Исстрадалось ее материнское сердце. Украла она ребенка. Без врача сама выходила в маленькой комнатке – дежурке у душевых. Каморка эта была с душем и унитазом, кроватью, столом с электроплиткой, стулом и табуреткой. После того, как названная Яна очнулась, ничего она не помнила. Ее детские воспоминания, самые ранние стали связаны с капающей водой.

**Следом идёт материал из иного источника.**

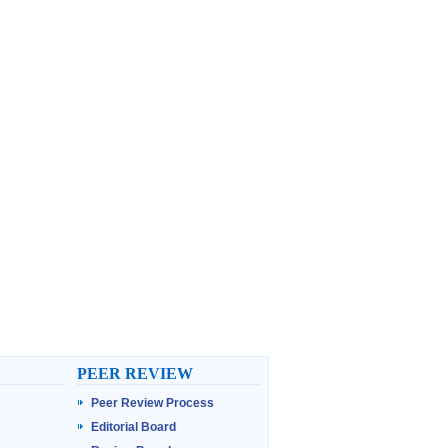
PEER REVIEW
Peer Review Process
Editorial Board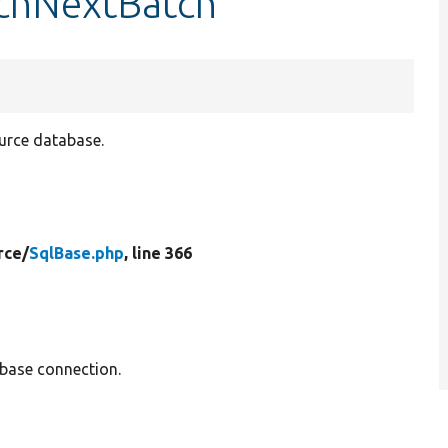
tchNextBatch
ource database.
rce/
SqlBase.php
, line 366
base connection.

– Помню эту непрерывную капель с потолка, – поведала взрослая Яна-Галина. – Вода по подставленному желобу стекала прямо в душевую. Ударяясь о жесть, выводила: «То-ня, то-ня, то-ня». Из шлепающих и звонких звуков складывалась печальная музыка. Песня Тони, как я ее назвала. Помню, запах сырости, от которого все время мокло в носу. Сердитые искры из розетки, когда мама пыталась варить суп. Они вплетались в общий звуковой шум: «Цыц, то-ня, цы-ц». Ох уж этот мамулин суп, первое и второе вместе. Из чего бы он ни готовился, выглядел всегда одинаково. Один мой знакомый сказал: «Судя по его внешнему виду, смотрю, супу поплохело. Но, зажмурив глаза, все же из вежливости попробовал. Ничего вкуснее и в ресторане не подают!» Я вот почему говорю об этом, – Яна-Галина смутилась. – Может, это важно, лжеСветлана как-то спросила у мужа: «Не опасно ли включать проржавевшую электроплитку у Тони, и не обвалится ли капающий потолок». Я случайно услышала кусок их разговора. И еще он, муж ее то есть, посетовал, что из мебели у Тони остался стол и табурет. Кровать, мол, в хлам, непригодна, придется другую каким-то образом протаскивать. Мне вспомнилось про дежурку, когда они тихо переговаривались про «пятизвездочную конуру в тихом безлюдном месте». Мы недолго жили в дежурке. Потом с мамой и бабушкой поселились в маленьком домике на окраине города. Там в саду было просто чудесно! И помню, как лет десять, наверное, мы с мамой приходили на Седмицу в ведные дни. Поплакать, она говорила. Теперь я понимаю по кому, по своей родной дочери… О-хоюшки, я к чему все это, может преступники спрятались на заброшенном стадионе? Там все закрыто, опечатано, но умеючи лазейку можно найти. Плана бывшего кирпичного завода Воробьевых с их складами и подвалами не сохранилось. Мне мамушка рассказывала, когда бассейн строили и подземные спортивные помещения, сталкивались с настоящими лабиринтами. Если убийцы такой нашли, могут годами в нем жить, используя проходящие рядом городские коммуникации. В их поисках полиции могут помочь только старожилы местные. У мамы Раи спросите, она родилась в прямом смысле на бывшем кирпичном.